It’s almost done.
The 2015 crops are in the bins … for the most part.
According to Saskatchewan’s Agriculture Ministry, 91 per cent of the provincial crop was now secured as of Oct. 12, and with another week of excellent harvest conditions to add to that timeline, it was pretty well certain that the harvest clean up work would be completed by the end of this week.
Warm and relatively dry weather allowed producers to get into the fields and complete the harvest operations.

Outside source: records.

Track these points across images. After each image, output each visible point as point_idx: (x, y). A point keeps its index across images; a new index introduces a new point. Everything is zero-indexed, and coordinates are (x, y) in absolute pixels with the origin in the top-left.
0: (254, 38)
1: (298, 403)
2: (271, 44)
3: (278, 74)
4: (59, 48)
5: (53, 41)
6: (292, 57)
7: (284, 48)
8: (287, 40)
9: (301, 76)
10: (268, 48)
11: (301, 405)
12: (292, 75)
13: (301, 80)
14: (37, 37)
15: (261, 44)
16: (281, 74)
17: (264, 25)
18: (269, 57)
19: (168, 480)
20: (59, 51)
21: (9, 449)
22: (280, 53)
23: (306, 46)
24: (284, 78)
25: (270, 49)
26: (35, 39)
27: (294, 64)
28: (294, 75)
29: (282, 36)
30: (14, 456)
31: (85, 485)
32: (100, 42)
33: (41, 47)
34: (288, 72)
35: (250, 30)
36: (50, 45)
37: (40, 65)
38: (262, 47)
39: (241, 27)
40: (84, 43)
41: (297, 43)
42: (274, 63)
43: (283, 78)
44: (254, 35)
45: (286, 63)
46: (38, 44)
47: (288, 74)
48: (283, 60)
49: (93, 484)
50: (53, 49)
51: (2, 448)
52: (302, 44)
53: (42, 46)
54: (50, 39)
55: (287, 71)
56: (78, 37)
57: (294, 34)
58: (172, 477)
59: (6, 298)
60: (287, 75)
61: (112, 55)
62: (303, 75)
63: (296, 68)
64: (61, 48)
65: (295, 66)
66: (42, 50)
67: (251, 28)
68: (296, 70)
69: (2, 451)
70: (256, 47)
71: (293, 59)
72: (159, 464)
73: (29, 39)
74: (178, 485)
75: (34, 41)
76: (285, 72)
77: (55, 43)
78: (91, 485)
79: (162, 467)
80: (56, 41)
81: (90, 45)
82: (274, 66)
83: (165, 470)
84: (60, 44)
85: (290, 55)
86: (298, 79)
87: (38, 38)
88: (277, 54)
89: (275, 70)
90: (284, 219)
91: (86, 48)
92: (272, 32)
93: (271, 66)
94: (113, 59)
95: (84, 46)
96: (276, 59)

Producers in the southwest were the furthest advanced heading into the third week in October, which was a traditional situation once again. By Oct. 12, the farmers in the southwest had 96 per cent of their crops combined and stored. Farmers in this region of the province were not far behind, at 95 per cent while nearly 90 per cent of the crops were harvested in the west-central and northwest regions. The east central sector was at 87 per cent by mid-month while the northeast producers had harvested about 83 per cent within that same time frame.
Ninety-five per cent of durum and 93 per cent of the barley crops were in the bins as was 91 per cent of the spring wheat crops and 89 per cent of the canola crops while 85 per cent of the soybean crops had been tucked away. Chickpeas, canary seed and flax crops trailed slightly behind as per expectations.

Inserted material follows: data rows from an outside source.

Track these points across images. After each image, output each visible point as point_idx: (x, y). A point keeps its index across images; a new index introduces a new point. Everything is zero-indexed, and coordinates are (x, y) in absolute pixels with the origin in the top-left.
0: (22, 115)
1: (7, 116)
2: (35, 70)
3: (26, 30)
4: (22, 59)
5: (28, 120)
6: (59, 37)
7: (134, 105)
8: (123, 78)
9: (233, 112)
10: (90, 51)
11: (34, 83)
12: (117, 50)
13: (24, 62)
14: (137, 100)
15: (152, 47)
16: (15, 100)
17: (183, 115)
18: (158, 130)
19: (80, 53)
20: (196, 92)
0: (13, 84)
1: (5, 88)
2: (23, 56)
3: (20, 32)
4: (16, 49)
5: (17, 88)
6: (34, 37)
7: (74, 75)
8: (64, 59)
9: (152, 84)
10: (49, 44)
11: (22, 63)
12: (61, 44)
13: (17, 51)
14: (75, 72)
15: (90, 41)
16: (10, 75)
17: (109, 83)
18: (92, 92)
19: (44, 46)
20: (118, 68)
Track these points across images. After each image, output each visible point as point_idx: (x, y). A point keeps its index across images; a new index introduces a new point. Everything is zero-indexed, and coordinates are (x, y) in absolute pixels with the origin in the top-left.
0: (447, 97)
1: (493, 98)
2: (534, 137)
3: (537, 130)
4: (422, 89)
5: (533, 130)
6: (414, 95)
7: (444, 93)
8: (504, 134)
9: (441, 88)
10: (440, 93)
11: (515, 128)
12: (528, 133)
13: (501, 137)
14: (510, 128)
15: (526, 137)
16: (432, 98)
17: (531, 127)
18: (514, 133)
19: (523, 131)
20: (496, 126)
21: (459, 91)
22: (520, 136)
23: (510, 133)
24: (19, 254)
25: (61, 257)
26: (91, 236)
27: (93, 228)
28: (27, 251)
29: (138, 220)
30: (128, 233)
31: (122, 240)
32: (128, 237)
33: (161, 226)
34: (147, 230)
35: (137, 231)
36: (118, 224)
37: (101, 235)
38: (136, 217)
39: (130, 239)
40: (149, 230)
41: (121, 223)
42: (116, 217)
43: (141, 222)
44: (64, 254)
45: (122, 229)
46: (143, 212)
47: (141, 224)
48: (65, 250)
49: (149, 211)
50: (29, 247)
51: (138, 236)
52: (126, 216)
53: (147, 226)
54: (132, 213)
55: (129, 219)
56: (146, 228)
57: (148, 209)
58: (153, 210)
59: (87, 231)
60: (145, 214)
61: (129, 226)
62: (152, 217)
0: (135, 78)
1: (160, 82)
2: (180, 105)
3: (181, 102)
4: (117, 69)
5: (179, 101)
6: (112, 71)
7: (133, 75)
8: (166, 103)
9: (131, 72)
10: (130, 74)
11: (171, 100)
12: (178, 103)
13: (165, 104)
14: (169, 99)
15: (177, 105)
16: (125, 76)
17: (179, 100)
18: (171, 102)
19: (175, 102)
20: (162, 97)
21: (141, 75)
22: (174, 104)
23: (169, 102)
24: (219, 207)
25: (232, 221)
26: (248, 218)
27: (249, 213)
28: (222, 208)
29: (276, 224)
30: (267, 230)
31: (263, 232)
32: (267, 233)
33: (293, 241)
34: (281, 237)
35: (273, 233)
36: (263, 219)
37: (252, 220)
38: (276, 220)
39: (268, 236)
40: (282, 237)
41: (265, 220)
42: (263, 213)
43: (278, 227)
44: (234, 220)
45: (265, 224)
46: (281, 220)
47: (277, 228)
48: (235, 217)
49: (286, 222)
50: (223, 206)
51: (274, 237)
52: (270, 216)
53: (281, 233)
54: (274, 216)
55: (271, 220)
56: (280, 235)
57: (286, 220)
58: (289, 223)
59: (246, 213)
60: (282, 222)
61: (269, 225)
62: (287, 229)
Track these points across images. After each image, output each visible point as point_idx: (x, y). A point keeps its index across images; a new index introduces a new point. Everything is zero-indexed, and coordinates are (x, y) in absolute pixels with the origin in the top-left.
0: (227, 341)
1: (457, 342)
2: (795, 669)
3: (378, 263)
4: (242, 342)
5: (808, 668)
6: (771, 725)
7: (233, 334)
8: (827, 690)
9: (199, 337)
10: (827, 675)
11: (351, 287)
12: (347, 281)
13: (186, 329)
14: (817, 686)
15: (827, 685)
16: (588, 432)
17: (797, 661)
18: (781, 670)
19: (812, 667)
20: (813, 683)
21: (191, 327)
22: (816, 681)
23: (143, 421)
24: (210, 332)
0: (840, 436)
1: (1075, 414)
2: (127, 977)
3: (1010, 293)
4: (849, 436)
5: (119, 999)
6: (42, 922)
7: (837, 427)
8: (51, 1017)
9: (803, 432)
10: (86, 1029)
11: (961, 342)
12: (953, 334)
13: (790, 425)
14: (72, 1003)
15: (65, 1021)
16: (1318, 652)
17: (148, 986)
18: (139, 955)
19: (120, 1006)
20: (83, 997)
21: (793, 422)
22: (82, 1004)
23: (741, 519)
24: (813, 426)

Topsoil moisture conditions across the province rated as 10 per cent surplus, 84 per cent adequate and five per cent short, heading into the post-harvest season. Hayland and pasture topsoil moisture conditions were rated as four per cent surplus and 83 per cent adequate and 11 per cent short going into the second half of October.

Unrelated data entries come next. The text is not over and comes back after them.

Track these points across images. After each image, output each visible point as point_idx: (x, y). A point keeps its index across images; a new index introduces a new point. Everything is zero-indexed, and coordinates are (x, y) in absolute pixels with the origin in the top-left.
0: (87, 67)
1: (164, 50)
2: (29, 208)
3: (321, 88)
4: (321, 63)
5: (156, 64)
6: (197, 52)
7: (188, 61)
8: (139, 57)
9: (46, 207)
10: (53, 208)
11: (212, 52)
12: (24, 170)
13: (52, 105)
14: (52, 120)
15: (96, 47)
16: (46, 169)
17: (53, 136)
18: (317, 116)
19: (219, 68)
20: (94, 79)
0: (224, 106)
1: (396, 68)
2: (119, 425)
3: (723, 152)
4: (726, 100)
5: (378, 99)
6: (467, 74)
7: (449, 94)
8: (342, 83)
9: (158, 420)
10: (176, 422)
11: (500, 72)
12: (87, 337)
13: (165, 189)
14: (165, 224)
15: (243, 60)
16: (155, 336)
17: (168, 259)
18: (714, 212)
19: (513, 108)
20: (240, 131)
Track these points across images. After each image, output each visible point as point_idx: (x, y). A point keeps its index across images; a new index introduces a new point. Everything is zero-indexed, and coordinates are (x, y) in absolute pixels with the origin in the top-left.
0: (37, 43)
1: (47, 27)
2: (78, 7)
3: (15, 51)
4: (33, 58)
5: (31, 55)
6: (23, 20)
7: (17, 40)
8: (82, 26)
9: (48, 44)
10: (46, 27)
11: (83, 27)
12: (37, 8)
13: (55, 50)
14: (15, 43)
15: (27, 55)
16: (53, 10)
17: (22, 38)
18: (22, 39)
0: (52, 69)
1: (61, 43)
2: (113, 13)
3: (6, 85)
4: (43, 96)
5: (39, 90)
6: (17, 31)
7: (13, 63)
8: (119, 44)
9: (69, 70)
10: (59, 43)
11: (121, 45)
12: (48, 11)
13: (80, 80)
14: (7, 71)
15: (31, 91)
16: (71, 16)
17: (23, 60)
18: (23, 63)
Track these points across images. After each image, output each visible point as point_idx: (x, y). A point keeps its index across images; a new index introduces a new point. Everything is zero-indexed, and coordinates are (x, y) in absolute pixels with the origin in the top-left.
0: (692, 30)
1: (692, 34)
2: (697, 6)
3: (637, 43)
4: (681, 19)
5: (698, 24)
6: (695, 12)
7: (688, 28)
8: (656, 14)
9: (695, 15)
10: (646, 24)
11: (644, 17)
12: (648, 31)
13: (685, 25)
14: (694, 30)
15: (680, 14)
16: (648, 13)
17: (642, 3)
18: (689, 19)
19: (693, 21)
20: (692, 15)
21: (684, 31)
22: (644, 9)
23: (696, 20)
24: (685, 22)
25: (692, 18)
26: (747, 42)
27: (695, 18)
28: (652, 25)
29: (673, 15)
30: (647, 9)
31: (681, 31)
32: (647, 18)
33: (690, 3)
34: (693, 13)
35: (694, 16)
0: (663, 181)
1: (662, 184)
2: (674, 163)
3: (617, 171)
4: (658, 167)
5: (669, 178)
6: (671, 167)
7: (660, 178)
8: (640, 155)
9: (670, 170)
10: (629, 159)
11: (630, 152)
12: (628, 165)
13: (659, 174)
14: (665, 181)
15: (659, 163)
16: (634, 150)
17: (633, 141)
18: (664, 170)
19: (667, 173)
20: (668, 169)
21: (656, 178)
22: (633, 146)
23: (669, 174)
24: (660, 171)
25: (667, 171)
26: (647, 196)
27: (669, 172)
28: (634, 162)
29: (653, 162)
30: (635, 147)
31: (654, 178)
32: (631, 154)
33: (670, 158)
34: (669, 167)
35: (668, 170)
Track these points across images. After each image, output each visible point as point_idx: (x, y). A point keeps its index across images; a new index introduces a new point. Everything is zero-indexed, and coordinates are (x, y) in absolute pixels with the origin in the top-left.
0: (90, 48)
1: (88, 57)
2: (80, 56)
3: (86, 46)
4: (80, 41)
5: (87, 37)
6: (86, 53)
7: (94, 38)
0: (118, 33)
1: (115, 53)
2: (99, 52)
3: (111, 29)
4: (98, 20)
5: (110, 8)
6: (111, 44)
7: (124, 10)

The strong winds that often topped 100 km/hr on Oct. 10 and 11, blew some swaths around and shelled out some standing crops.
Crop analysts across the province were rating this year’s efforts as average in terms of quality and volume compared with the five-year average.
Most livestock producers in the province indicated they now have adequate amounts of straw, greenfeed and feed grain to provide for their herds during the upcoming winter months.